[OBJETIVO DA TAREFA]:
Continue o texto sobre as academias e a tribuna acadêmica a partir da última frase apresentada.

De certo modo, estas academias do século XVIII - não sei se diga singelas ou pretensiosas - ocupavam o espaço ou desempenhavam um pouco o papel das universidades que não tivemos. Não as tivemos, com efeito, no período colonial, pois o ensino superior não se achava na metodologia, nem fazia parte dos planos da Coroa na América  Portuguesa, enquanto universidades em nosso continente já as possuíam, desde o século XVI, Nova Granada, Peru e México.

Acrescento que uma tribuna acadêmica, como a cátedra universitária, deve sempre ser livre, alta, erudita, digna, corajosa - a salvo de preconceitos, mesquinharias e formalidades. Sobretudo, uma tribuna livre: eis o essencial. Vou dar um exemplo em grande forma. Em 1941, por ocasião da morte de Henri Bergson, a censura dos alemães e a censura do governo de Vichy impediram que se divulgasse ou se publicasse, em qualquer parte da França, a peça oratória de homenagem que sobre ele escrevera Paul Valéry. Pois bem: somente da tribuna livre da Aademia Francesa, a Paul Valéry se tornou possível imediatamente, em janeiro de 1941, pronunciar esse discurso de homenagem a Bergson e de interpretação da filosofia bergsoniana. E entre nós, aqui mesmo, o famoso e afinal vitorioso discurso de Graça Aranha sobre o advento do  Modernismo, em 1924, só obteve aquela notoriedade nacional, aquela ressonância, aquela repercussão, porque foi pronunciado da tribuna da Academia. Pois na verdade, mesmo para uma atitude antiacadêmica ou o lançamento de um movimento antiacadêmico, ainda é a Academia quem pode oferecer a melhor acústica...

[ENTRADAS LISTADAS]:
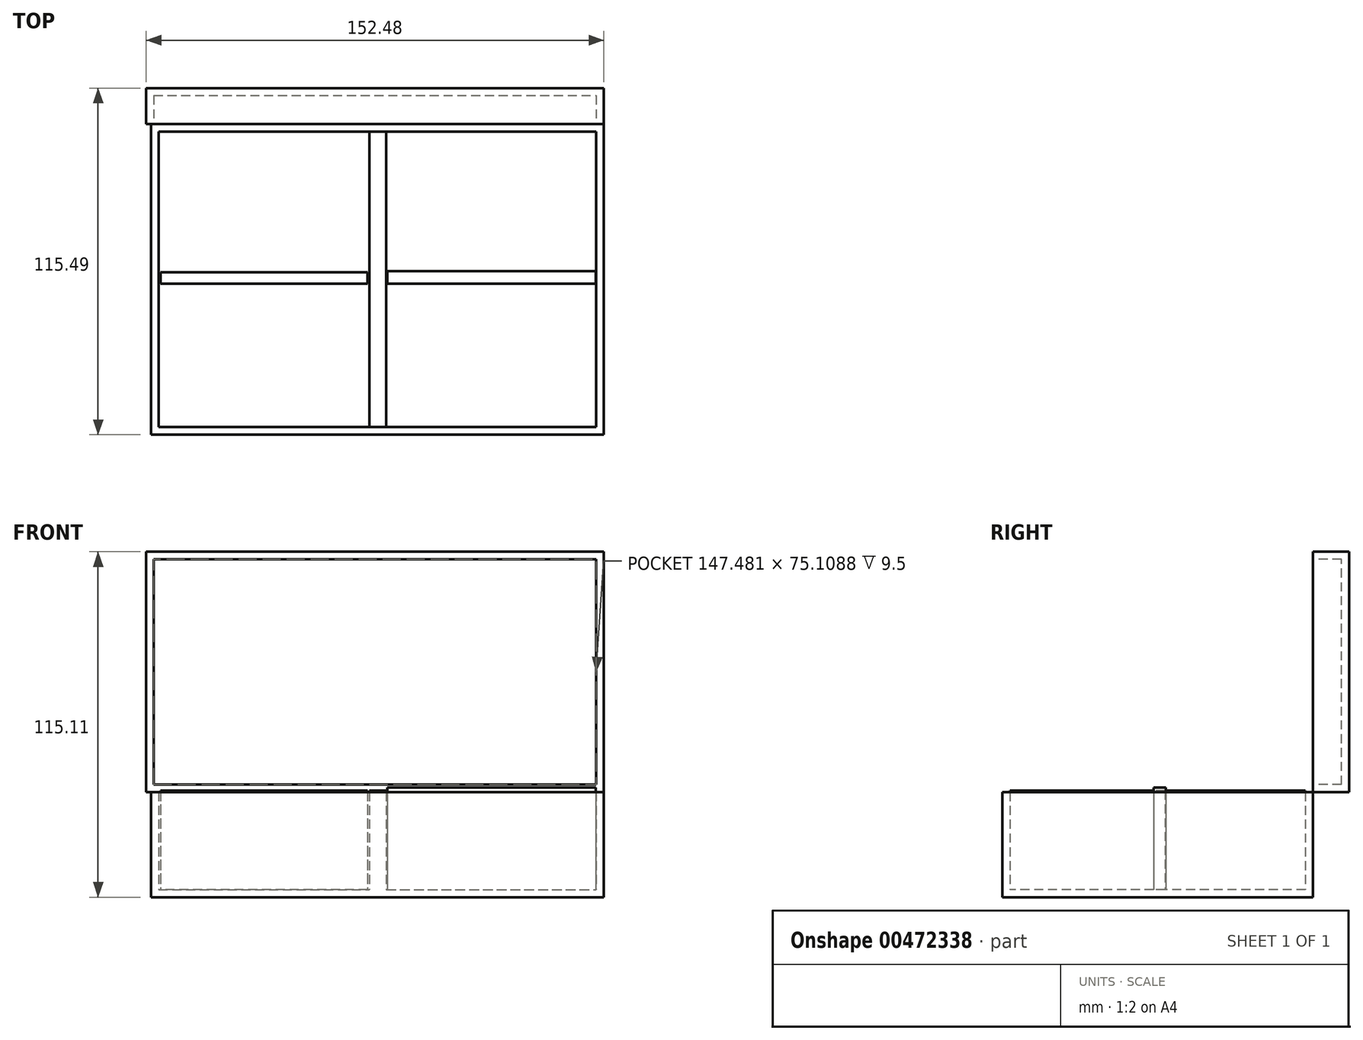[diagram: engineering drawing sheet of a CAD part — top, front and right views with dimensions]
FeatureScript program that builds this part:
annotation { "Feature Type Name" : "Feature", "Feature Type Description" : "" }
export const myFeature = defineFeature(function(context is Context, id is Id, definition is map)
    precondition{}
    {
        {
            var Q0;
            Q0=qCreatedBy(makeId("Top.planeOp"),FACE);
            var sketch = newSketch(context, id + "F0", { "sketchPlane" : qUnion([Q0])});
            skLineSegment(sketch, "E0.bottom", {"start": v(-75.49, -30.49) * mm, "end": v(75.37, -30.49) * mm});
            skLineSegment(sketch, "E0.top", {"start": v(-75.49, 73) * mm, "end": v(75.37, 73) * mm});
            skLineSegment(sketch, "E0.left", {"start": v(-75.49, -30.49) * mm, "end": v(-75.49, 73) * mm});
            skLineSegment(sketch, "E0.right", {"start": v(75.37, -30.49) * mm, "end": v(75.37, 73) * mm});
            skSolve(sketch);
        }
        {
            var Q0;
            Q0=makeQuery(id+"F0.imprint","IMPRINT",FACE,{"disambiguationData":[TD([[makeQuery(id+"F0.imprint","IMPRINT",EDGE,{"derivedFrom":sQuery(id+"F0.wireOp",EDGE,"E0.bottom")}),1.0]])]});
            extrude(context, id + "F1", {"entities" : qUnion([Q0]), "depth" : 35 * mm});
        }
        {
            var Q0;
            Q0=makeQuery(id+"F1.opExtrude","CAP_FACE",FACE,{"disambiguationData":[OSD([sQuery(id+"F0.wireOp",EDGE,"E0.bottom"),sQuery(id+"F0.wireOp",EDGE,"E0.top"),sQuery(id+"F0.wireOp",EDGE,"E0.left"),sQuery(id+"F0.wireOp",EDGE,"E0.right")])],"isStart":false});
            shell(context, id + "F2", {"entities" : qUnion([Q0]), "thickness" : 2.5 * mm});
        }
        {
            var Q0;
            Q0=makeQuery(id+"F2.opShell","OFFSET_FACE",FACE,{"disambiguationData":[OSD([sQuery(id+"F0.wireOp",EDGE,"E0.bottom"),sQuery(id+"F0.wireOp",EDGE,"E0.top"),sQuery(id+"F0.wireOp",EDGE,"E0.left"),sQuery(id+"F0.wireOp",EDGE,"E0.right")])]});
            var sketch = newSketch(context, id + "F3", { "sketchPlane" : qUnion([Q0])});
            skLineSegment(sketch, "E1.bottom", {"start": v(-2.72, 70.5) * mm, "end": v(2.9, 70.5) * mm});
            skLineSegment(sketch, "E1.top", {"start": v(-2.72, -27.99) * mm, "end": v(2.9, -27.99) * mm});
            skLineSegment(sketch, "E1.left", {"start": v(-2.72, 70.5) * mm, "end": v(-2.72, -27.99) * mm});
            skLineSegment(sketch, "E1.right", {"start": v(2.9, 70.5) * mm, "end": v(2.9, -27.99) * mm});
            skSolve(sketch);
        }
        {
            var Q0;
            {var subQ0=sQuery(id+"F3.wireOp",EDGE,"E1.left");Q0=makeQuery(id+"F3.imprint","IMPRINT",FACE,{"disambiguationData":[TD([[makeQuery(id+"F3.imprint","IMPRINT",EDGE,{"derivedFrom":subQ0}),-1.0]])]});}
            var sketch = newSketch(context, id + "F4", { "sketchPlane" : qUnion([Q0])});
            skLineSegment(sketch, "E2.bottom", {"start": v(-3.31, 23.68) * mm, "end": v(-72.3, 23.68) * mm});
            skLineSegment(sketch, "E2.top", {"start": v(-3.31, 19.84) * mm, "end": v(-72.3, 19.84) * mm});
            skLineSegment(sketch, "E2.left", {"start": v(-3.31, 23.68) * mm, "end": v(-3.31, 19.84) * mm});
            skLineSegment(sketch, "E2.right", {"start": v(-72.3, 23.68) * mm, "end": v(-72.3, 19.84) * mm});
            skSolve(sketch);
        }
        {
            var Q0;
            {var subQ0=sQuery(id+"F3.wireOp",EDGE,"E1.right");Q0=makeQuery(id+"F3.imprint","IMPRINT",FACE,{"disambiguationData":[TD([[makeQuery(id+"F3.imprint","IMPRINT",EDGE,{"derivedFrom":subQ0}),1.0]])]});}
            var sketch = newSketch(context, id + "F5", { "sketchPlane" : qUnion([Q0])});
            skLineSegment(sketch, "E3.bottom", {"start": v(3.2, 23.98) * mm, "end": v(72.77, 23.98) * mm});
            skLineSegment(sketch, "E3.top", {"start": v(3.2, 19.84) * mm, "end": v(72.77, 19.84) * mm});
            skLineSegment(sketch, "E3.left", {"start": v(3.2, 23.98) * mm, "end": v(3.2, 19.84) * mm});
            skLineSegment(sketch, "E3.right", {"start": v(72.77, 23.98) * mm, "end": v(72.77, 19.84) * mm});
            skSolve(sketch);
        }
        {
            var Q0;
            Q0 = qSketchRegion(id + "F3", true);
            extrude(context, id + "F6", {"entities" : qUnion([Q0]), "operationType" : NewBodyOperationType.ADD, "depth" : 33 * mm});
        }
        {
            var Q0;
            Q0 = qSketchRegion(id + "F5", true);
            extrude(context, id + "F7", {"entities" : qUnion([Q0]), "operationType" : NewBodyOperationType.ADD, "depth" : 34 * mm});
        }
        {
            var Q0;
            Q0 = qSketchRegion(id + "F4", true);
            extrude(context, id + "F8", {"entities" : qUnion([Q0]), "operationType" : NewBodyOperationType.ADD, "depth" : 33 * mm});
        }
        {
            var Q0;
            Q0=makeQuery(id+"F1.opExtrude","SWEPT_FACE",FACE,{"disambiguationData":[OSD([sQuery(id+"F0.wireOp",EDGE,"E0.top")])]});
            var sketch = newSketch(context, id + "F9", { "sketchPlane" : qUnion([Q0])});
            skLineSegment(sketch, "E4.bottom", {"start": v(-75.37, 35) * mm, "end": v(77.11, 35) * mm});
            skLineSegment(sketch, "E4.top", {"start": v(-75.37, 115.1) * mm, "end": v(77.11, 115.1) * mm});
            skLineSegment(sketch, "E4.left", {"start": v(-75.37, 35) * mm, "end": v(-75.37, 115.1) * mm});
            skLineSegment(sketch, "E4.right", {"start": v(77.11, 35) * mm, "end": v(77.11, 115.1) * mm});
            skSolve(sketch);
        }
        {
            var Q0;
            Q0=makeQuery(id+"F9.imprint","IMPRINT",FACE,{"disambiguationData":[TD([[makeQuery(id+"F9.imprint","IMPRINT",EDGE,{"derivedFrom":sQuery(id+"F9.wireOp",EDGE,"E4.top")}),-1.0]])]});
            extrude(context, id + "F10", {"entities" : qUnion([Q0]), "depth" : 12 * mm});
        }
        {
            var Q0;
            Q0=makeQuery(id+"F10.opExtrude","CAP_FACE",FACE,{"disambiguationData":[OSD([sQuery(id+"F9.wireOp",EDGE,"E4.bottom"),sQuery(id+"F9.wireOp",EDGE,"E4.top"),sQuery(id+"F9.wireOp",EDGE,"E4.left"),sQuery(id+"F9.wireOp",EDGE,"E4.right")])],"isStart":true});
            shell(context, id + "F11", {"entities" : qUnion([Q0]), "thickness" : 2.5 * mm});
        }
    });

[RESPOSTA DA TAREFA]:
XXIII

Roquette e a Academia

Explica-se assim que Roquelte-Pinto, já coberto de tantos louros e louvores, se tenha mostrado tão desejoso de pertencer aos quadros da Academia. Como se diz na gíria acadêmica, correu em três eleições. Apresentou-se pela primeira vez candidato, em 1924, na vaga de Vicente de Car­valho. Não foi eleito. Em 1927, por ocasião da vaga de Osó­rio Duque-Estrada, não se chegou a qualquer resultado na primeira eleição, processados os quatro escrutínios naquele conhecido desarroi de votos dispersos, muito divididos por efeito do número por demais elevado de candidatos, entre os quais Roquette-Pinto. Na segunda eleição para essa mesma vaga, afastados que se declararam os demais candidatos, viu-se Roquette-Pinto acolhido pela Academia na consagração de uma eleição quase unânime: trinta votos e um voto em branco. Foi eleito no dia 20 de outubro de 1927 e empossou-se a 3 de março de 1928, com quarenta e três anos, portanto, nascido que fora a 25 de setembro de 1884.

Vejam-se, como notas curiosas e como revelações de estados de espírito, duas de suas cartas de postulante, até agora inéditas, ambas dirigidas ao Conde de Afonso Celso. Observe-se, na primeira carta, o interesse, a flama, o entusiasmo, com que se lançou candidato à vaga de Vicente de Carvalho, em que foi derrotado; observe-se em seguida, na segunda, o tom protocolar, sóbrio, frio, com que apresentou a sua candidatura à vaga de Osório Duque-Estrada, quando foi, afinal, eleito. Eis a primeira carta:

"Rio, 31 de maio 1924.

Meu ilustre Mestre e Amigo Sr. Conde Affonso Celso.

Escrevo a V. Exa para comunicar a minha próxima inscrição na lista dos candidatos ao lugar de Vicente de Car­valho, na Academia.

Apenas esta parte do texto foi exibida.